:: Activity ::
Print each entry word for word without images.

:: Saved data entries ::
== Segment start ==

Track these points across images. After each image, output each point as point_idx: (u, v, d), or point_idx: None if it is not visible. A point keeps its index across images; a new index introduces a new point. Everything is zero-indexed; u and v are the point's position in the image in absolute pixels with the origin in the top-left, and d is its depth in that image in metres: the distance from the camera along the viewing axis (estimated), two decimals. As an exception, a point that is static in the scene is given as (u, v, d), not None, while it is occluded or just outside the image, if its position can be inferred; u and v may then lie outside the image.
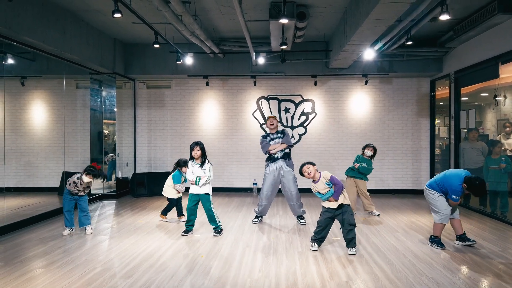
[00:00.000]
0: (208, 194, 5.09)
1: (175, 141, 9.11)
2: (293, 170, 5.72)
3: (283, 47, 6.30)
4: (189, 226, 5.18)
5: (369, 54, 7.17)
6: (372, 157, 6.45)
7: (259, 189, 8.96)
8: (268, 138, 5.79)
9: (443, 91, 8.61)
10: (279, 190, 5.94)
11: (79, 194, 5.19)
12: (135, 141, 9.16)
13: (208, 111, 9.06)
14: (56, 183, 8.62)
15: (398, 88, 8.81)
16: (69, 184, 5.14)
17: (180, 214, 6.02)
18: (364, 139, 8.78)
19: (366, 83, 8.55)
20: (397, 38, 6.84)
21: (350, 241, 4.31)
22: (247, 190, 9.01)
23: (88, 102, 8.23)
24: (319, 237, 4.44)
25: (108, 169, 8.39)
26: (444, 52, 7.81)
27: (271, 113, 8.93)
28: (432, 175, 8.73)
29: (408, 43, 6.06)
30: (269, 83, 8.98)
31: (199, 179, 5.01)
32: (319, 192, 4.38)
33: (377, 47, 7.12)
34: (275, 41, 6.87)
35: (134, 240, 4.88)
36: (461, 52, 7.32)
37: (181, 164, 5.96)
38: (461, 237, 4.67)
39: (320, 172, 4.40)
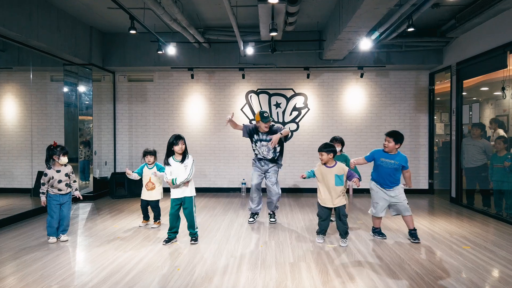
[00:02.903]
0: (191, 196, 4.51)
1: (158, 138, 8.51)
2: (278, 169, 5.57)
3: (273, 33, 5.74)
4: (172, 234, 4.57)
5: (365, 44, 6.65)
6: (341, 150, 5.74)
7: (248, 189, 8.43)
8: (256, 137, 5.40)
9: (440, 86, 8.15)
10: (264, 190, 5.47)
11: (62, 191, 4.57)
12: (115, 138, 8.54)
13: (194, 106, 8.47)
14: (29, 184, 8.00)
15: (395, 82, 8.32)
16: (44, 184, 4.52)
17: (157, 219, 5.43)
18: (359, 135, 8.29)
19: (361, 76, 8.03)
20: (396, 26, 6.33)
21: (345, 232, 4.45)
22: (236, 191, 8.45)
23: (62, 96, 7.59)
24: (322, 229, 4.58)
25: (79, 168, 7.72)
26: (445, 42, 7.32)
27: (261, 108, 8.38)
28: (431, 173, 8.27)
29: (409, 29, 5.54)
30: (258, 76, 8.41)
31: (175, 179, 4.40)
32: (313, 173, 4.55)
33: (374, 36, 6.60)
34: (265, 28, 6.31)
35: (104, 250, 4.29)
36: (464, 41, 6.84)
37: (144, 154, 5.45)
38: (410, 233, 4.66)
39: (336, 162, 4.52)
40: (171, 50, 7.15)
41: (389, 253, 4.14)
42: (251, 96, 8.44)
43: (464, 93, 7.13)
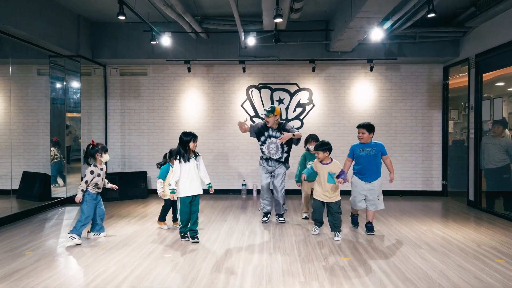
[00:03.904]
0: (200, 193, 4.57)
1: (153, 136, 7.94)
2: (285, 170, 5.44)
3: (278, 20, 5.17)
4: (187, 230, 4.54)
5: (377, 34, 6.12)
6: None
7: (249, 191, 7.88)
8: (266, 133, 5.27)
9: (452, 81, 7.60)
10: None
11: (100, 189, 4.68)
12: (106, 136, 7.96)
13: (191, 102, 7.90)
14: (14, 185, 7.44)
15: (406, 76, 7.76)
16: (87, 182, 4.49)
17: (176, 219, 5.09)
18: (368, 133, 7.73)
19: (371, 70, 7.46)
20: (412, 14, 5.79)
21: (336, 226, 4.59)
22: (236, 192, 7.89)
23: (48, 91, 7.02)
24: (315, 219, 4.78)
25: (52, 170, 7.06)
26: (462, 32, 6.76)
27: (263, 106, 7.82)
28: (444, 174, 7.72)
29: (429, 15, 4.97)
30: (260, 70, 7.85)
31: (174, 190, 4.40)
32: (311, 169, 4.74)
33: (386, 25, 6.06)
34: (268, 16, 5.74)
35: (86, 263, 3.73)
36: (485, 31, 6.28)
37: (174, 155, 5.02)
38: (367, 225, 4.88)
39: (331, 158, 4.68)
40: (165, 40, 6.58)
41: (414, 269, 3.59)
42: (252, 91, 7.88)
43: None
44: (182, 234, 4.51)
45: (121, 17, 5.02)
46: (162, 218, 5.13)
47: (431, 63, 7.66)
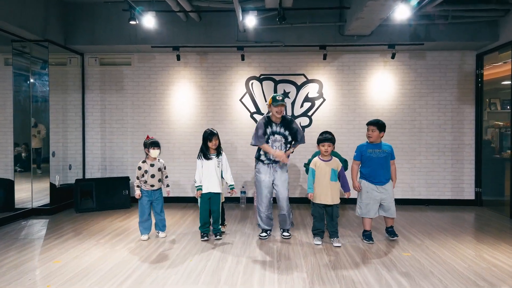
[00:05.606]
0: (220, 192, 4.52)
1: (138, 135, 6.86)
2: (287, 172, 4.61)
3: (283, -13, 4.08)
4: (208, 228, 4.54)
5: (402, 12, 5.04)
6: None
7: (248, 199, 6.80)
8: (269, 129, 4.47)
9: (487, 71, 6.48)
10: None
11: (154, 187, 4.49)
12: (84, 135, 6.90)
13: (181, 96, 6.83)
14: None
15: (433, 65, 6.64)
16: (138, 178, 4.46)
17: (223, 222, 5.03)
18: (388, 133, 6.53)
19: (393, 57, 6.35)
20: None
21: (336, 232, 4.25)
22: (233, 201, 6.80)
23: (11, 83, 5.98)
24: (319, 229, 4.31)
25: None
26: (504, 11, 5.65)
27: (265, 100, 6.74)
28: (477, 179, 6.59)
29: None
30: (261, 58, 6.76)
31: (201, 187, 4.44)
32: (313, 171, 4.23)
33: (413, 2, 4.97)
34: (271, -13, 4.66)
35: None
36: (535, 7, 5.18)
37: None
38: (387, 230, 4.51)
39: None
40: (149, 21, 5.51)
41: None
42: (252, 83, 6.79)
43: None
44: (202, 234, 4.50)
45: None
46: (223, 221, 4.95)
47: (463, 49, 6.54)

== Segment end ==

:: Exercise answer ::
Track these points across images. After each image, output each point as point_idx: (u, v, d), or point_idx: None if it is not visible. A point keeps its index across images; a new index introduces a new point. Everything is zero-indexed; u and v are the point's position in the image in absolute pixels with the origin in the top-left, and d is its depth in that image in metres: the distance from the camera along the viewing axis (estimated), two decimals. As an exception, a point that is static in the scene is given as (u, v, d), not None, while it is occluded or just outside the image, if its position can be inferred; u and v may then lie outside the image.
[00:00.000]
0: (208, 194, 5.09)
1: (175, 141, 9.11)
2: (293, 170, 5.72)
3: (283, 47, 6.30)
4: (189, 226, 5.18)
5: (369, 54, 7.17)
6: (372, 157, 6.45)
7: (259, 189, 8.96)
8: (268, 138, 5.79)
9: (443, 91, 8.61)
10: (279, 190, 5.94)
11: (79, 194, 5.19)
12: (135, 141, 9.16)
13: (208, 111, 9.06)
14: (56, 183, 8.62)
15: (398, 88, 8.81)
16: (69, 184, 5.14)
17: (180, 214, 6.02)
18: (364, 139, 8.78)
19: (366, 83, 8.55)
20: (397, 38, 6.84)
21: (350, 241, 4.31)
22: (247, 190, 9.01)
23: (88, 102, 8.23)
24: (319, 237, 4.44)
25: (108, 169, 8.39)
26: (444, 52, 7.81)
27: (271, 113, 8.93)
28: (432, 175, 8.73)
29: (408, 43, 6.06)
30: (269, 83, 8.98)
31: (199, 179, 5.01)
32: (319, 192, 4.38)
33: (377, 47, 7.12)
34: (275, 41, 6.87)
35: (134, 240, 4.88)
36: (461, 52, 7.32)
37: (181, 164, 5.96)
38: (461, 237, 4.67)
39: (320, 172, 4.40)
[00:02.903]
0: (191, 196, 4.51)
1: (158, 138, 8.51)
2: (278, 169, 5.57)
3: (273, 33, 5.74)
4: (172, 234, 4.57)
5: (365, 44, 6.65)
6: (341, 150, 5.74)
7: (248, 189, 8.43)
8: (256, 137, 5.40)
9: (440, 86, 8.15)
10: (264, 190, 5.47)
11: (62, 191, 4.57)
12: (115, 138, 8.54)
13: (194, 106, 8.47)
14: (29, 184, 8.00)
15: (395, 82, 8.32)
16: (44, 184, 4.52)
17: (157, 219, 5.43)
18: (359, 135, 8.29)
19: (361, 76, 8.03)
20: (396, 26, 6.33)
21: (345, 232, 4.45)
22: (236, 191, 8.45)
23: (62, 96, 7.59)
24: (322, 229, 4.58)
25: (79, 168, 7.72)
26: (445, 42, 7.32)
27: (261, 108, 8.38)
28: (431, 173, 8.27)
29: (409, 29, 5.54)
30: (258, 76, 8.41)
31: (175, 179, 4.40)
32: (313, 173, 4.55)
33: (374, 36, 6.60)
34: (265, 28, 6.31)
35: (104, 250, 4.29)
36: (464, 41, 6.84)
37: (144, 154, 5.45)
38: (410, 233, 4.66)
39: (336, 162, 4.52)
40: (171, 50, 7.15)
41: (389, 253, 4.14)
42: (251, 96, 8.44)
43: (464, 93, 7.13)
[00:03.904]
0: (200, 193, 4.57)
1: (153, 136, 7.94)
2: (285, 170, 5.44)
3: (278, 20, 5.17)
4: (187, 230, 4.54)
5: (377, 34, 6.12)
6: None
7: (249, 191, 7.88)
8: (266, 133, 5.27)
9: (452, 81, 7.60)
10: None
11: (100, 189, 4.68)
12: (106, 136, 7.96)
13: (191, 102, 7.90)
14: (14, 185, 7.44)
15: (406, 76, 7.76)
16: (87, 182, 4.49)
17: (176, 219, 5.09)
18: (368, 133, 7.73)
19: (371, 70, 7.46)
20: (412, 14, 5.79)
21: (336, 226, 4.59)
22: (236, 192, 7.89)
23: (48, 91, 7.02)
24: (315, 219, 4.78)
25: (52, 170, 7.06)
26: (462, 32, 6.76)
27: (263, 106, 7.82)
28: (444, 174, 7.72)
29: (429, 15, 4.97)
30: (260, 70, 7.85)
31: (174, 190, 4.40)
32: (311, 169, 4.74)
33: (386, 25, 6.06)
34: (268, 16, 5.74)
35: (86, 263, 3.73)
36: (485, 31, 6.28)
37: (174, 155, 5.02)
38: (367, 225, 4.88)
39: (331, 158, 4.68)
40: (165, 40, 6.58)
41: (414, 269, 3.59)
42: (252, 91, 7.88)
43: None
44: (182, 234, 4.51)
45: (121, 17, 5.02)
46: (162, 218, 5.13)
47: (431, 63, 7.66)
[00:05.606]
0: (220, 192, 4.52)
1: (138, 135, 6.86)
2: (287, 172, 4.61)
3: (283, -13, 4.08)
4: (208, 228, 4.54)
5: (402, 12, 5.04)
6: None
7: (248, 199, 6.80)
8: (269, 129, 4.47)
9: (487, 71, 6.48)
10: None
11: (154, 187, 4.49)
12: (84, 135, 6.90)
13: (181, 96, 6.83)
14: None
15: (433, 65, 6.64)
16: (138, 178, 4.46)
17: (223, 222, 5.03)
18: (388, 133, 6.53)
19: (393, 57, 6.35)
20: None
21: (336, 232, 4.25)
22: (233, 201, 6.80)
23: (11, 83, 5.98)
24: (319, 229, 4.31)
25: None
26: (504, 11, 5.65)
27: (265, 100, 6.74)
28: (477, 179, 6.59)
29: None
30: (261, 58, 6.76)
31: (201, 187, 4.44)
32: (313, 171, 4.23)
33: (413, 2, 4.97)
34: (271, -13, 4.66)
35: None
36: (535, 7, 5.18)
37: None
38: (387, 230, 4.51)
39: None
40: (149, 21, 5.51)
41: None
42: (252, 83, 6.79)
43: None
44: (202, 234, 4.50)
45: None
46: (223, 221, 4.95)
47: (463, 49, 6.54)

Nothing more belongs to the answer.